A busca pela certificação na categoria como Povos e Comunidades Tradicionais se dá em razão de seus saberes e suas práticas relacionados à atividade extrativista e o manejo de iscas vivas, identificados por um estudo realizado em 2021 pela ATI Paraopeba Nacab, em parceria com a empresa Confluência.
Extratores, produtores e vendedores de iscas vivas, que compõem a comissão local de atingidos, participaram posteriormente de espaços formativos sobre os direitos dos Povos e Comunidades Tradicionais, nos quais compreenderam as particularidades que definem sua identidade cultural. Desde então, eles se autorreconhecem como uma comunidade tradicional que vive da produção, extração e comércio de iscas vivas.
A certificação como Povos e Comunidades Tradicionais visa fortalecer a luta pela garantia dos direitos da comunidade e a ATI Paraopeba Nacab tem assessorado a Comissão de Atingidos do Shopping da Minhoca, que se tornou recentemente também uma associação, no acesso a informações sobre as etapas e documentos necessários para a certificação de Povos e Comunidades Tradicionais Extrativistas.
O Nacab realizou ainda no local formações sobre os direitos dos povos e comunidades tradicionais, apresentando as políticas públicas e legislações especificas, mais o detalhamento do processo de solicitação de certificação junto à Comissão Estadual de Povos e Comunidades Tradicionais (CPCT-MG).
O que são comunidades e povos tradicionais?
São grupos culturalmente diferenciados, que possuem condições sociais, culturais e econômicas próprias, mantendo relações específicas com o território e com o meio ambiente no qual estão inseridos. Eles desenvolveram maneiras próprias de viver, produzindo tecnologias e saberes (sobre solos, vegetação, animais, águas, etc.) que são transmitidos pela tradição e dependem do território em que vivem para sua reprodução cultural, social, religiosa, ancestral e econômica. Esses modos de viver característicos fazem com que esses grupos se autorreconheçam como portadores de identidades e direitos específicos.
“O processo de autoidentificação da comunidade é de extrema relevância e contribui para viabilizar o acesso a políticas públicas, inclusive aos recursos específicos no processo da Reparação, envolvendo o crime da Vale, na bacia do Paraopeba”, afirma a assessora de coordenação de campo do Nacab, Caena Rodrigues.
A equipe da ATI Paraopeba também tem aberto canais de discussão sobre o processo de tombamento de Patrimônios Históricos Culturais Imateriais, estabelecendo um caminho de diálogo junto à Secretária de Cultura de Caetanópolis, visando o Tombamento e a preservação da comunidade e de seus saberes, como patrimônio cultural imaterial do município.
O Decreto 47.289 regulamenta a Lei Estadual 21147, de 14/01/2014, é referência para este processo, ao instituir a política estadual para o desenvolvimento dos povos e comunidades tradicionais de Minas Gerais e os procedimentos para: reconhecimento formal da autoafirmação identitária dos povos e comunidades tradicionais; identificação, discriminação, delimitação e titulação dos territórios tradicionalmente ocupados por povos e comunidades tradicionais; e o mapeamento dos povos e comunidades tradicionais.
“Uma base de quinhentas pessoas aprendeu a criar minhoquinhas comigo.

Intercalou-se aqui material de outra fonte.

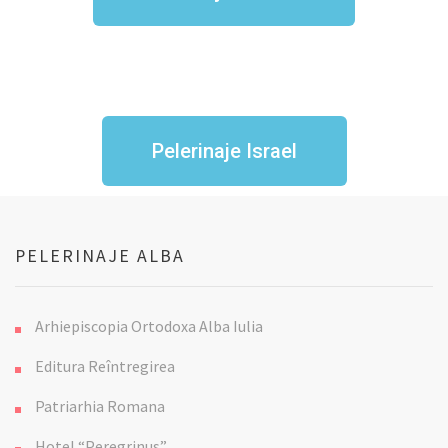
Pelerinaje Israel
PELERINAJE ALBA
Arhiepiscopia Ortodoxa Alba Iulia
Editura Reîntregirea
Patriarhia Romana
Hotel “Peregrinus”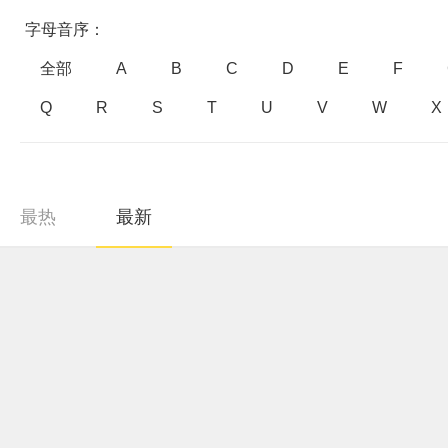
字母音序：
全部
A
B
C
D
E
F
Q
R
S
T
U
V
W
X
最热
最新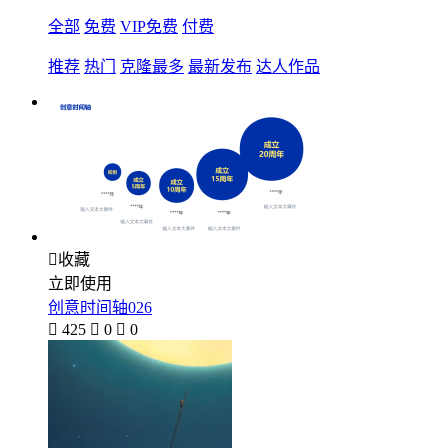
全部
免费
VIP免费
付费
推荐
热门
克隆最多
最新发布
达人作品

收藏
立即使用
创意时间轴026

425

0

0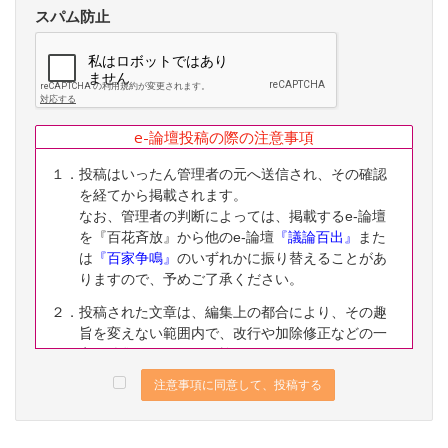
スパム防止
e-論壇投稿の際の注意事項
１．投稿はいったん管理者の元へ送信され、その確認
を経てから掲載されます。
なお、管理者の判断によっては、掲載するe-論壇
を『百花斉放』から他のe-論壇
『議論百出』
また
は
『百家争鳴』
のいずれかに振り替えることがあ
りますので、予めご了承ください。
２．投稿された文章は、編集上の都合により、その趣
旨を変えない範囲内で、改行や加除修正などの一
定の編集ないし修正を施すことがありますので、
予めご了承ください。
注意事項に同意して、投稿する
３．なお、下記に該当する投稿は、掲載をお断りする
ことがありますので、予めご了承ください。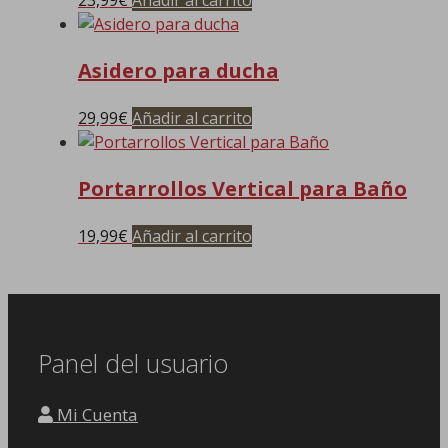
Asidero para ducha
29,99
€
Añadir al carrito
Portarrollos Vertical para Baño
19,99
€
Añadir al carrito
Panel del usuario
Mi Cuenta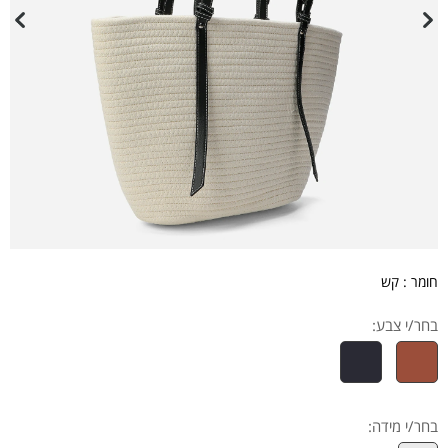
חומר : קש
בחר/י צבע:
בחר/י מידה
: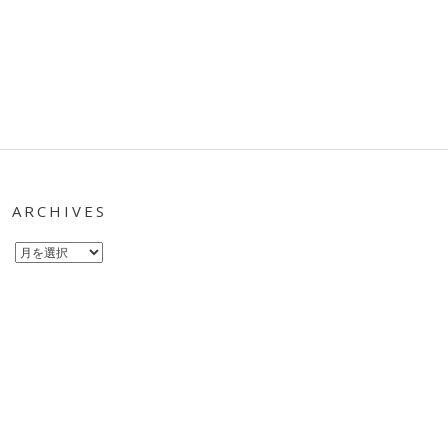
ARCHIVES
Archives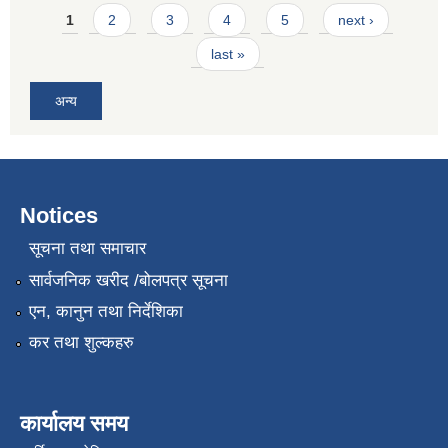
Pages
1
2
3
4
5
next ›
last »
अन्य
Notices
सूचना तथा समाचार
सार्वजनिक खरीद /बोलपत्र सूचना
एन, कानुन तथा निर्देशिका
कर तथा शुल्कहरु
कार्यालय समय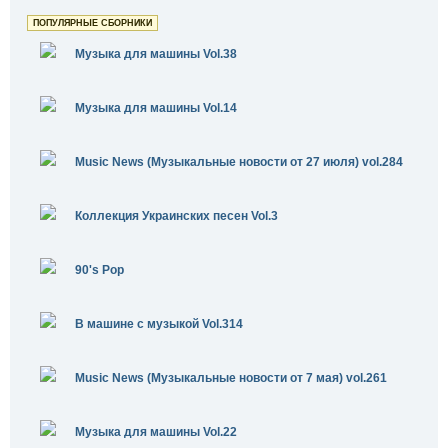
ПОПУЛЯРНЫЕ СБОРНИКИ
Музыка для машины Vol.38
Музыка для машины Vol.14
Music News (Музыкальные новости от 27 июля) vol.284
Коллекция Украинских песен Vol.3
90's Pop
В машине с музыкой Vol.314
Music News (Музыкальные новости от 7 мая) vol.261
Музыка для машины Vol.22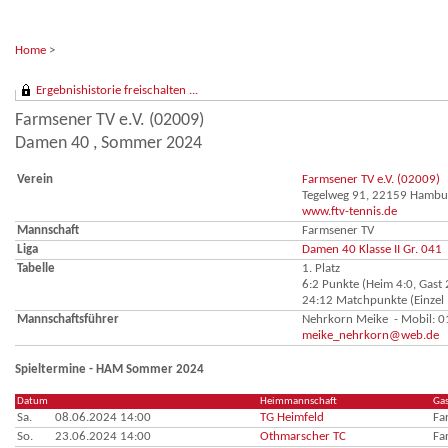
Home
>
Ergebnishistorie freischalten ...
Farmsener TV e.V. (02009)
Damen 40 , Sommer 2024
Verein
Farmsener TV e.V. (02009)
Tegelweg 91, 22159 Hambu
www.ftv-tennis.de
Mannschaft
Farmsener TV
Liga
Damen 40 Klasse II Gr. 041
Tabelle
1. Platz
6:2 Punkte (Heim 4:0, Gast 
24:12 Matchpunkte (Einzel 
Mannschaftsführer
Nehrkorn Meike - Mobil: 
meike_nehrkorn@web.de
Spieltermine - HAM Sommer 2024
Datum
Heimmannschaft
Ga
Sa.
08.06.2024 14:00
TG Heimfeld
Fa
So.
23.06.2024 14:00
Othmarscher TC
Fa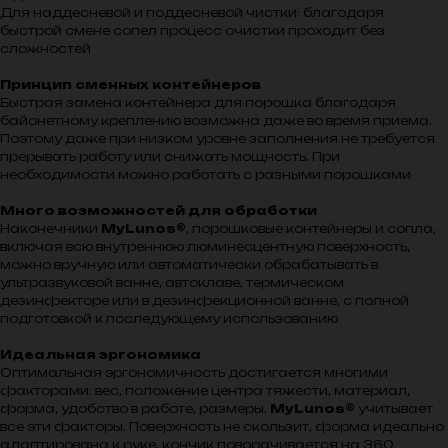
Для наддесневой и поддесневой чистки: благодаря
быстрой смене сопел процесс очистки проходит без
сложностей
Принцип сменных контейнеров
Быстрая замена контейнера для порошка благодаря
байонетному креплению возможна даже во время приема.
Поэтому даже при низком уровне заполнения не требуется
прерывать работу или снижать мощность. При
необходимости можно работать с разными порошками
Много возможностей для обработки
Наконечники
MyLunos®
, порошковые контейнеры и сопла,
включая всю внутреннюю люминесцентную поверхность,
можно вручную или автоматически обрабатывать в
ультразвуковой ванне, автоклаве, термическом
дезинфекторе или в дезинфекционной ванне, с полной
подготовкой к последующему использованию
Идеальная эргономика
Оптимальная эргономичность достигается многими
факторами: вес, положение центра тяжести, материал,
форма, удобство в работе, размеры.
MyLunos®
учитывает
все эти факторы. Поверхность не скользит, форма идеально
адаптирована к руке, кончик поворачивается на 360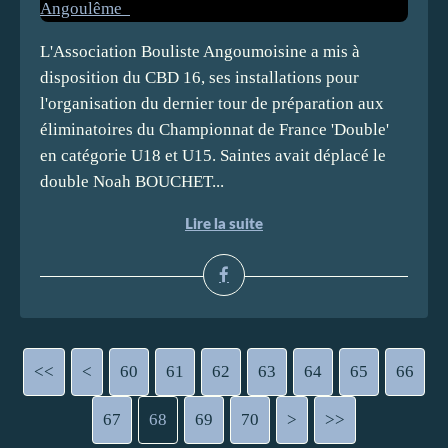
L'Association Bouliste Angoumoisine a mis à
disposition du CBD 16, ses installations pour
l'organisation du dernier tour de préparation aux
éliminatoires du Championnat de France 'Double'
en catégorie U18 et U15. Saintes avait déplacé le
double Noah BOUCHET...
Lire la suite
<<
<
10
20
30
40
50
60
61
62
63
64
65
66
67
68
69
70
80
90
100
200
>
>>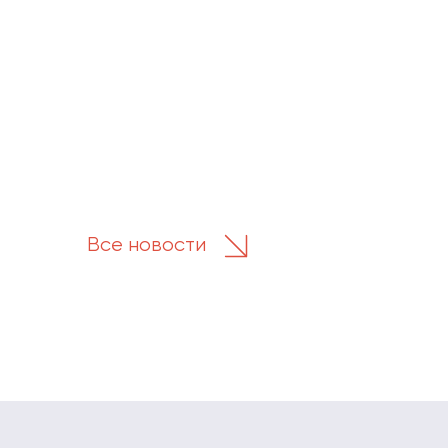
Все новости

Isso é uma honra e fico alegre em ver as pessoas passando o que ensinei uma para as outras. Desejo ver mais gente criando minhoquinhas, pois estou ficando velho e, assim, as crianças ficarão encaminhadas para criarem suas famílias. No Shopping da Minhoca, em Paraopeba e em Caetanópolis, o ramo de iscas é muito importante. A pesca é a nossa vida”, reforçou Dirceu Vaz Ribeiro, mais conhecido como Mula, criador e vendedor de minhoquinhas no Shopping da Minhoca.
“A gente merece essa certificação, pois nosso trabalho é algo que passa de geração para geração, não é de agora, é o sustento da família da gente. Vejo que essa certificação mais o tombamento é algo importante para extratores e criadores de minhoca, os artesãos, e vai trazer muitas melhorias pra nós, já que vou poder sair e arrancar minhas minhocas, transportá-las até o Shopping da Minhoca, tranquila, e vender com menos medo”, contou Elenilda Lopes, extratora de minhocuçu e moradora da comunidade Buriti do Barro, em Paraopeba.